I might be old fashioned but longer days get more done and that simply compounds up over time. The maths works. Yes the puppies will say it’s how you work, not the hours you work, it’s the culture that creates performance. In my experience these are people suffering cognitive dissonance. Yes culture is important, hard working, goal driven, accountable cultures like spoacex, amazon and salesforce. That shit works.

The puppies are busy convincing themselves the world is different now and we can casually, and with low pressure, survive and thrive. Some sort of work life balance that also comes conveniently with success.

Nope. Never seen that before. Doesn’t exist.

Constantly I was having the conversation with myself that this environment isn’t going to manufacture success for the majority of these people. Holistically, if people are starting work late and then finishing early to attend a community ‘gatho’ or vendor ‘promo’ event then there is repeat inefficiency. I’m not naive, some people work at night but I also know these people are a clear minority.

I know these communities are designed to make you feel a part of something bigger than your tiny venture, fill that gap. I can see the merits. Maybe it shifts you up the learning curve sitting in on a vendor sale pitch disguised as training. I’m not sure but I’m certainly skeptical. My alternative is 5 minutes on Youtube or maybe a podcast on the trip home. Learn smarter and fast.

The cost is that instead of just getting stuff done to create your success, to manufacture your luck, you were being distracted by stuff not explicitly part of tasks driving your goals.

I decided it was time to reduce our staffs exposure. I’d decided the environment and culture had a performance toxicity.

The last straw for me was seeing a wework sales staffer drinking coffee through a straw. Perplexed and concerned that I was missing out on something (my inner voice said don’t ask, you won’t like the answer), I naively asked why? “It stops my teeth going brown”, she said.

So, I told my staff that the wework business model won’t survive because it is dependent on a lot of tenants who won’t survive when VC/IPO money drys up in a couple of years. I was blunt and judgemental off the situation. Frankly, that’s needed in a laissez-faire situation like we were in. I said startups that survive ‘mostly’ wont be at places like this. They will literally be in garages, at their apartments, at universities where rent is free or incubators paid for by someone else – usually tech giants.

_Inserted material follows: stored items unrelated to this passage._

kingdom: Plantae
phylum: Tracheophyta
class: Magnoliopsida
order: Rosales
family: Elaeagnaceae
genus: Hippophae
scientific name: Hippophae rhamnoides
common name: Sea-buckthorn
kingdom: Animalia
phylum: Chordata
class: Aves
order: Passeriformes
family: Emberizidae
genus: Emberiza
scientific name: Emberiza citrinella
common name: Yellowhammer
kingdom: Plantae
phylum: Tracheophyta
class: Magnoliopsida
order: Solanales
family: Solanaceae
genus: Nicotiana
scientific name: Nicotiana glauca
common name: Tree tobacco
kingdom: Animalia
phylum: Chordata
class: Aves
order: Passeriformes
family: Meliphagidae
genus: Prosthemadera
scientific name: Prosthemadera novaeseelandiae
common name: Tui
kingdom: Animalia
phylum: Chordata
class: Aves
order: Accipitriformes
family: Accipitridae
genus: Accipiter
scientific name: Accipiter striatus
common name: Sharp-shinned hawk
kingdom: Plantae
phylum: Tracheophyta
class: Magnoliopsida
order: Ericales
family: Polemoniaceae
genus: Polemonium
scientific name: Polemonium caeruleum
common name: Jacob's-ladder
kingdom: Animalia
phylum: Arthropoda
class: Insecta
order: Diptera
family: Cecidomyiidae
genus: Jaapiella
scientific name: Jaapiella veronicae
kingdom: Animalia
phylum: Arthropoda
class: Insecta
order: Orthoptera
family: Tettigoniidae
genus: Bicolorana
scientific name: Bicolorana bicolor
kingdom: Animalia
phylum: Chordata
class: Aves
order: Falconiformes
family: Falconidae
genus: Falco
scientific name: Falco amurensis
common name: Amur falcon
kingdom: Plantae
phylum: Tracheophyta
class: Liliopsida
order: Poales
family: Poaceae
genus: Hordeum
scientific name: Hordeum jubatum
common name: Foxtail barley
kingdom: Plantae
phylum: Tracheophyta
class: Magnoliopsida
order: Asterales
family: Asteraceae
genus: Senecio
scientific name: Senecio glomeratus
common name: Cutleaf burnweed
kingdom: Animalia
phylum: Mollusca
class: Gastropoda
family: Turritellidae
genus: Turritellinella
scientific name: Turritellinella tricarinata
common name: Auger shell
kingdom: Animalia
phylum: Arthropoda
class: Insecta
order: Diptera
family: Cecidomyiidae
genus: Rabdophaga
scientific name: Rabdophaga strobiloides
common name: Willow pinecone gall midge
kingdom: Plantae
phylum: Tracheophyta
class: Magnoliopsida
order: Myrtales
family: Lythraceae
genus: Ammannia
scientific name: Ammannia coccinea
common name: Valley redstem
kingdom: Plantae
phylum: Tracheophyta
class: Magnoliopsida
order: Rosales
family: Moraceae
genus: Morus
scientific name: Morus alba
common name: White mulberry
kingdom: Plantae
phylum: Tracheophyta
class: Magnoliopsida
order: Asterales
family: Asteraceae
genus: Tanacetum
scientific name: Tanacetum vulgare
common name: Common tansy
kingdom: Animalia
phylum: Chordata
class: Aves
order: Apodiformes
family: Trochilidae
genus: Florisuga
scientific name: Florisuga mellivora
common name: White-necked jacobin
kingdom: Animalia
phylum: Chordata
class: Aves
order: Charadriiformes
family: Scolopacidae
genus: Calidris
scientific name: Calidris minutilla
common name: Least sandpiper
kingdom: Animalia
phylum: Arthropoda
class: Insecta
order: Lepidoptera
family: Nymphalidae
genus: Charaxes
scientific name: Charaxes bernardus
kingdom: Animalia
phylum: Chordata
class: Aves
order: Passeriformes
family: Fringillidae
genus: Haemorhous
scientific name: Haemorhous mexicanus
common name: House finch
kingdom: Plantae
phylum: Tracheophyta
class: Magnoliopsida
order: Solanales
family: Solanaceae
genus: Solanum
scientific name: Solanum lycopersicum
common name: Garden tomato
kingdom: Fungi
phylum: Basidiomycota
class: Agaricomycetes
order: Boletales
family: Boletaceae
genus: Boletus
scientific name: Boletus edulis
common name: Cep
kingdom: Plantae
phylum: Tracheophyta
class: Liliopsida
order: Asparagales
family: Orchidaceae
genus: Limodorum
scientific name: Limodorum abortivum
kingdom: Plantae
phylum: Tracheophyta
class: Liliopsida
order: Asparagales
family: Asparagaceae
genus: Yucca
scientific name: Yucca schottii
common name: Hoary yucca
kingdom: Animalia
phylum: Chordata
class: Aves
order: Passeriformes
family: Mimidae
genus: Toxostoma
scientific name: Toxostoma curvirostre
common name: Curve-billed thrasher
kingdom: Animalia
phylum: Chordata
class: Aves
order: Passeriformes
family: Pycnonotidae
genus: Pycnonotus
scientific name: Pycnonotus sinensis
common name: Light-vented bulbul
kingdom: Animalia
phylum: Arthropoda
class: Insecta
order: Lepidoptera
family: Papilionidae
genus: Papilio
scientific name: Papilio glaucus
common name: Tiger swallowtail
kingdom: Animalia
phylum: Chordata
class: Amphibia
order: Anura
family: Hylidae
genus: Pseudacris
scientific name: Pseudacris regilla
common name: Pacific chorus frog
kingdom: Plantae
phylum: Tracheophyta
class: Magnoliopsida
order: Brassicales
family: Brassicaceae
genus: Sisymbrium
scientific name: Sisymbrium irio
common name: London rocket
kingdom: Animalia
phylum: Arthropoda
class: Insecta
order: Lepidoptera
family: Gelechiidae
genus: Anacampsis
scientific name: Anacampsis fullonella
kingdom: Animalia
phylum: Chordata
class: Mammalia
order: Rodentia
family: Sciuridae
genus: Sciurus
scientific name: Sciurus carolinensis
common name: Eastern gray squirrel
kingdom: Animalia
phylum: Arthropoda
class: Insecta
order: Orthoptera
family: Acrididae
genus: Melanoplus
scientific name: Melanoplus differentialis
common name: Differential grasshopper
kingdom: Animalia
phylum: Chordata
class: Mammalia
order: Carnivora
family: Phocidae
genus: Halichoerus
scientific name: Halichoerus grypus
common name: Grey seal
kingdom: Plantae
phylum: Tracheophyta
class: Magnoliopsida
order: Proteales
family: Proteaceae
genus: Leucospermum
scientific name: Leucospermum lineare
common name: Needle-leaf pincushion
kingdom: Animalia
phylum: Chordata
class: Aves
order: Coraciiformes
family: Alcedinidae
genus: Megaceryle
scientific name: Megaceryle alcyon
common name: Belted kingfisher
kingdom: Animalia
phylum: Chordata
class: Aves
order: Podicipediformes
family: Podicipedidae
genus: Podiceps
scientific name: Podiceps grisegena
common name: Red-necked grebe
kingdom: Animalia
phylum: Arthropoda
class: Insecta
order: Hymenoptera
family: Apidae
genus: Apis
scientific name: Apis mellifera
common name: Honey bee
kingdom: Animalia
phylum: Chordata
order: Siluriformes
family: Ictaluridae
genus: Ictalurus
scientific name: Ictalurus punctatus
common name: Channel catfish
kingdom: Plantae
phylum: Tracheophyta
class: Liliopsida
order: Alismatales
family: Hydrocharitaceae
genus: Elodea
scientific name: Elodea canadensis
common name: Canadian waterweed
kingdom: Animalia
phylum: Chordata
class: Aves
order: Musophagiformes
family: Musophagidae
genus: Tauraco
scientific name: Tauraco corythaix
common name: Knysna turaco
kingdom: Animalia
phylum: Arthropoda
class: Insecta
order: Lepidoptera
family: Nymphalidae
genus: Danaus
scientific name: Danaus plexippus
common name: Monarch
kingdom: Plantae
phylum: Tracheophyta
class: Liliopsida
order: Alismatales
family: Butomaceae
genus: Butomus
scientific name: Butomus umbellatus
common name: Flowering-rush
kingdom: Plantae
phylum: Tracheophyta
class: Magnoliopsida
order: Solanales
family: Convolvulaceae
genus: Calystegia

I mentioned this is a lease receivables nightmare in waiting for WeWork and that the culture here is too casual and we pay a premium for that to influence us in the wrong direction.

What wework founders aren’t understanding is the dynamics of “Black Swan” events. They need to read Nassim Nicholas Taleb. Essentially they are going up the stairs with higher rent premiums but will fall down the elevator shaft when the downturn arrives. WeWork are taking credit risk on the least survivable slice of the tenancy market for a premium – startups and temporary gig economy staff.

The gotcha in the model is that if this premium is still causing losses in the good times right now then how will it save them in a downturn. I dont think it stacks up. All their puppies are about to be eaten by the lions in the looming recession or starve slowly in the coming investor drought. It’s no surprise WeWork is desperate for an IPO.

The co-working space as an industry is thick with playpens to pick from and when the economy slows it’s easy to cut the rent and work from home. Their tenants are mostly digital businesses. There’s many factors weighing against WeWork, including some dubious founder activity at the top of their organisation but I will let others more thoroughly researched elaborate on this topic.

In this coming downturn I think they will fail.

p.s. I do have empathy for some of the wework staff there. There was a couple of very nice people on the front desk, always very helpful and polite.